Given that you draw comparative insights across diverse age groups, development tools, task complexities, and affective constructs, it is concerning that the review provides no assessment of internal validity, sampling rigor, or risk of bias in the selected literature. Such an omission limits the interpretability of key claims, especially those concerning developmental differences in CT skill acquisition and the effectiveness of various instructional strategies.
Notably, studies utilizing affective metrics (e.g., attitude, engagement, self-efficacy) are discussed as part of a growing trend, yet the reliability and validity of these measurements are not examined. It remains unclear whether standardized instruments were used or whether construct validity was verified, an essential detail when interpreting emotional and motivational findings across cultural and educational contexts.

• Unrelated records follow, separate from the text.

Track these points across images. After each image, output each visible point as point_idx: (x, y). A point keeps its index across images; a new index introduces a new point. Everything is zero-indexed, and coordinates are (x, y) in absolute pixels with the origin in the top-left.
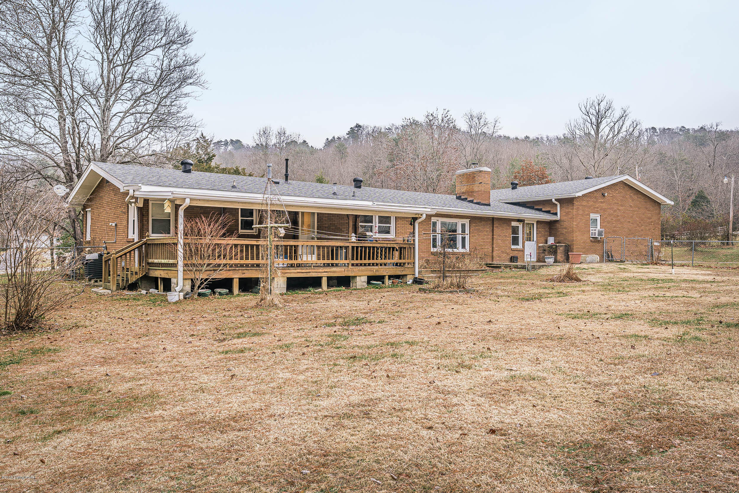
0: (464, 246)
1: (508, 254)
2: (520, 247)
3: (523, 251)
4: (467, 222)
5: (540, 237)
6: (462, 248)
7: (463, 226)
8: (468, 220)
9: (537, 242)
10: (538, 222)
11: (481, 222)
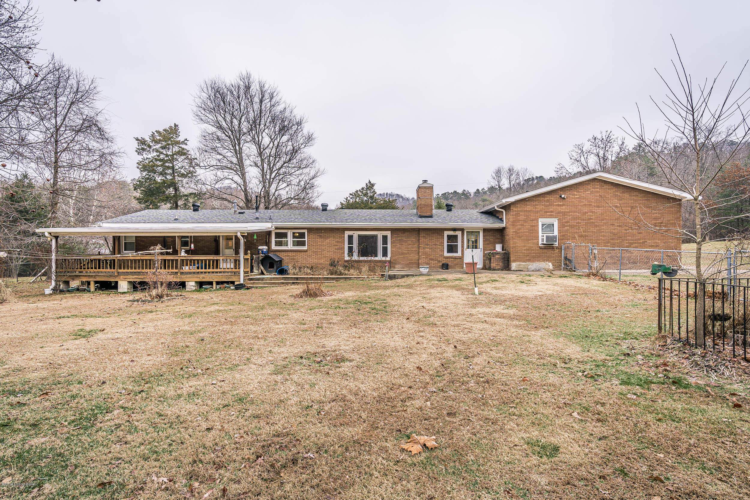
0: (385, 254)
1: (439, 261)
2: (459, 254)
3: (461, 258)
4: (388, 234)
5: (488, 244)
6: (383, 256)
7: (385, 238)
8: (390, 232)
9: (484, 250)
10: (485, 230)
11: (404, 233)
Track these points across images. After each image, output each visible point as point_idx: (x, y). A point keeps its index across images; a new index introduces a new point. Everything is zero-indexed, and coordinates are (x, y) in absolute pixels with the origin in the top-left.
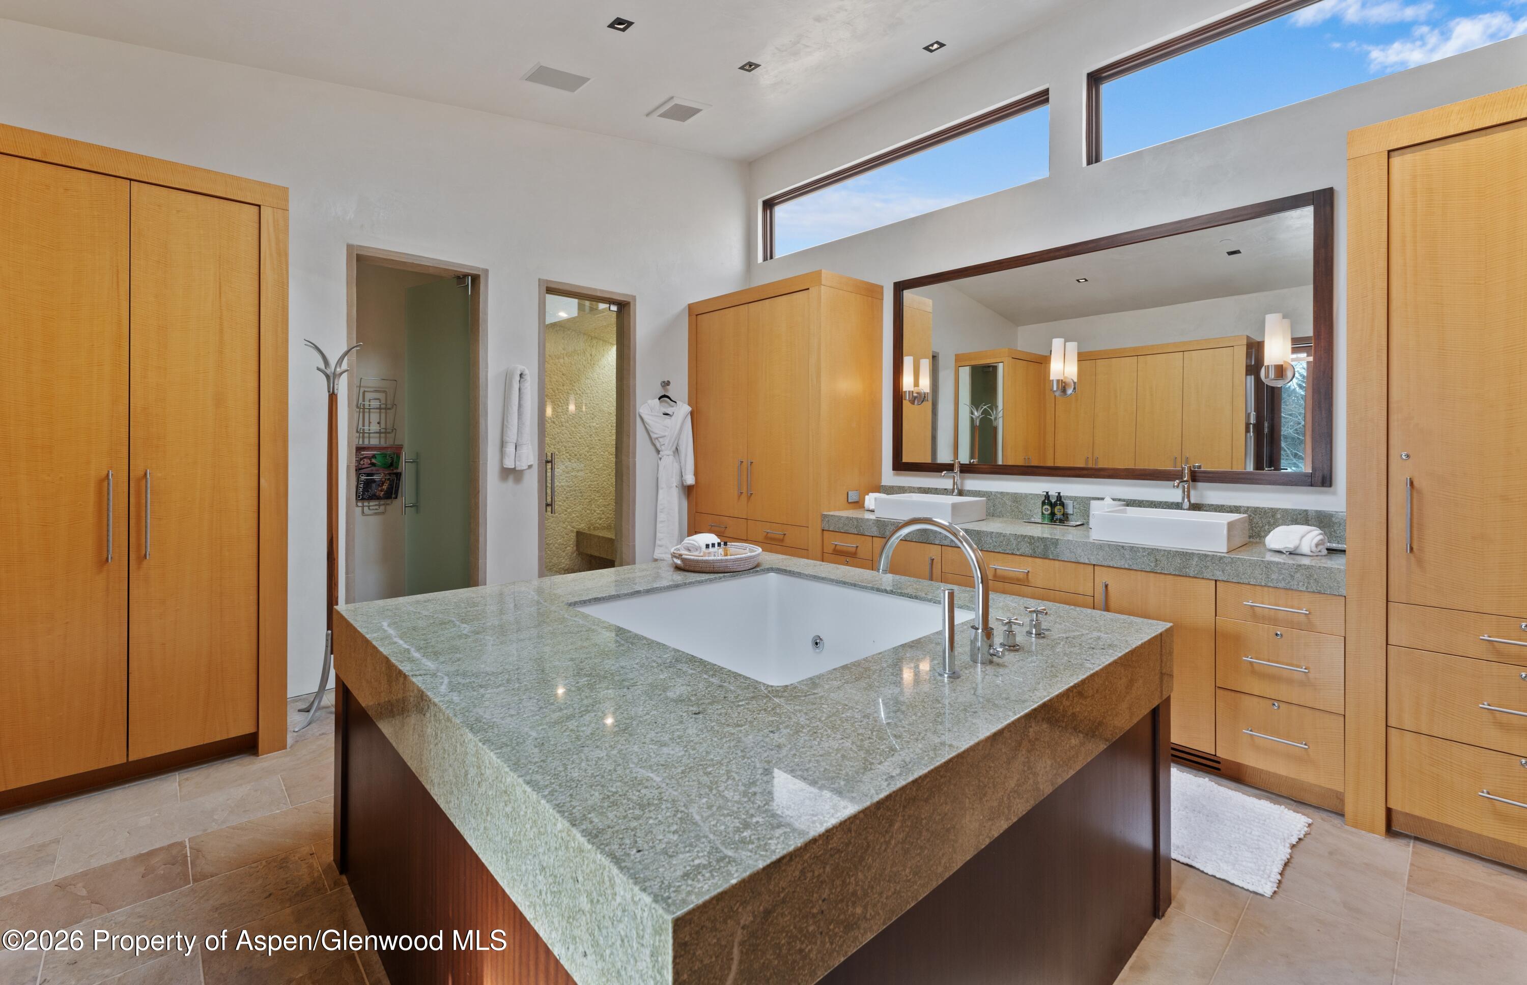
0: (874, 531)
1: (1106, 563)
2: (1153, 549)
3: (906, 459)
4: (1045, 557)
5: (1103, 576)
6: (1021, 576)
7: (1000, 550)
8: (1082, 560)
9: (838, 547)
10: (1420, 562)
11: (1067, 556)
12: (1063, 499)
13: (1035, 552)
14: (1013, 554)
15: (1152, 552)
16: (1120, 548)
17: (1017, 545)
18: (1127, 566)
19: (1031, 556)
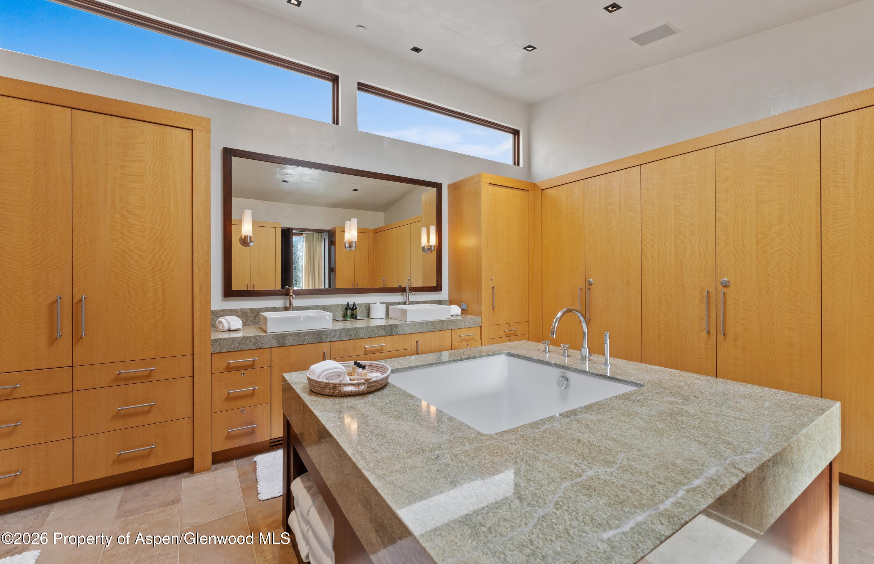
0: (274, 343)
1: (416, 332)
2: (433, 321)
3: (235, 288)
4: (391, 335)
5: (416, 338)
6: (379, 348)
7: (369, 336)
8: (408, 333)
9: (231, 365)
10: (494, 312)
11: (401, 332)
12: (356, 306)
13: (386, 333)
14: (375, 337)
15: (433, 322)
16: (421, 324)
17: (378, 331)
18: (424, 331)
19: (385, 336)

I would therefore like to pose the following questions to the authors:
Did you consider applying a quality appraisal framework (such as MMAT, CASP, or an education-specific rubric) to classify the methodological rigor of the included studies? If so, why was it omitted from the review process, and if not, how can readers distinguish between high- and low-confidence findings in your synthesis?
How did you address variation in the measurement tools used across studies, particularly for affective constructs such as “attitude” or “self-efficacy”? Were studies using validated psychometric instruments prioritized in your interpretation, or were all affective measures treated equally regardless of their methodological robustness?